At 06:04 AM 5/28/97 -0700, Andrew Kliman wrote:
>A response to Ajit's ope-l 5133.
>
>Ajit notes that I "cut out the last part of the numbers" he gave me. That's
>because they were not relevant. Rather than answering the question I posed
>him, they were part of a critique of my alleged argument. I responded to this
>critique *as a whole* by noting that I am issuing a challenge to Ajit, not
>making an argument of my own. What is under examination is the internal
>coherence of Ajit's own price theory.
>
>What Ajit needs to produce, and all he needs to produce, is a set of prices
>that meet the conditions of the challenge. He still has not yet done so.
>
>He seems to suggest that the price ratio of 1:1 meets the conditions for
>periods 0 and 1: " I gave you the numbers." Yes, he gave me the ratio 1:1,
>but it doesn't work.
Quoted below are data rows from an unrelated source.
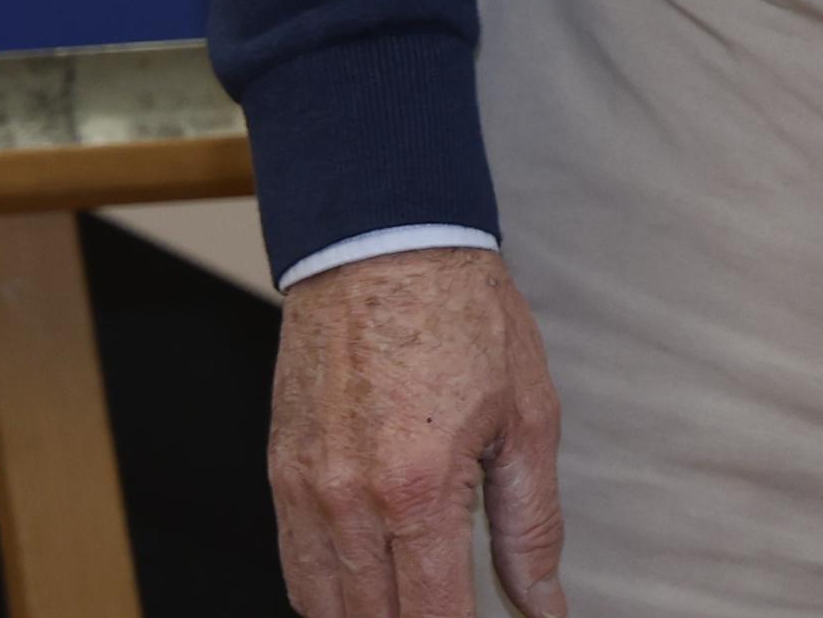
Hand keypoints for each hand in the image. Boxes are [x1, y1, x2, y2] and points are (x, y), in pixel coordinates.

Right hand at [270, 246, 565, 617]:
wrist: (383, 242)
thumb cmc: (462, 316)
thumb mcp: (527, 418)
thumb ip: (531, 526)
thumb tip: (542, 605)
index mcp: (419, 488)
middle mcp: (351, 499)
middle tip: (452, 611)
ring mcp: (305, 489)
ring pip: (324, 608)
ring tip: (413, 605)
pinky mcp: (280, 472)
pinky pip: (295, 567)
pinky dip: (328, 596)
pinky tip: (367, 590)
It contradicts what Ajit himself considers to be a
>"tautology." I have offered to demonstrate this.
>
>Ajit is right that "Time and time again I have said that price is a measure at
>one point of time." But he has also said that the equality of the output
>prices of one period with the input prices of the next is a "tautology." What
>is at issue is whether Ajit's "necessarily ... static" price theory is
>self-contradictory, because it violates this "tautology."
>
>I suggest that he get busy trying to produce some numbers that might rescue
>his price theory from self-contradiction.
>
>Yes, *his* theory -- to my knowledge, Sraffa's published works don't say
>anything about the relation between the output prices of one period and the
>inputs prices of the next. Nor does he claim to have a price theory.
>
>
>Andrew Kliman
_________________________
I think if anybody has to get busy, it is you with some elementary economics
text books. I would suggest that you take a look at any principles level
macroeconomics text--even though they are bourgeois text etc., they do
clarify some basic concepts which most of the economists take it as
understood. The concept you need to check up is the distinction between
NOMINAL GDP and REAL GDP. When you are comparing GDP's over the years you
are supposed to do it for the real GDP, even though the real GDP is not a
very precise or satisfactory measure. It is because comparing nominal GDP's
over the years, when prices are changing, would be absurd. Why? because when
prices change, the value of money would change. Thus you would be measuring
something with a fluctuating yard stick, and your measure would be
meaningless. The numbers which you cut out made this point quite clearly.
The way you interpret your condition is an absurdity. You want me to keep
the value of money-commodity constant when your other condition is that the
technical change has led to changes in prices. I don't indulge in such
absurdities. When I said that when an output is bought as in input, it is
one transction, and by definition there is only one price here, and there is
nothing wrong with it. This is what I read in the quotation from Dumenil you
put up. I have not read Dumenil's paper you have quoted from. If he meant
anything like you are suggesting, then this is not the first time he has
said something meaningless. Now, I have to get to a reply to John Ernst,
which I consider to be a more constructive endeavor.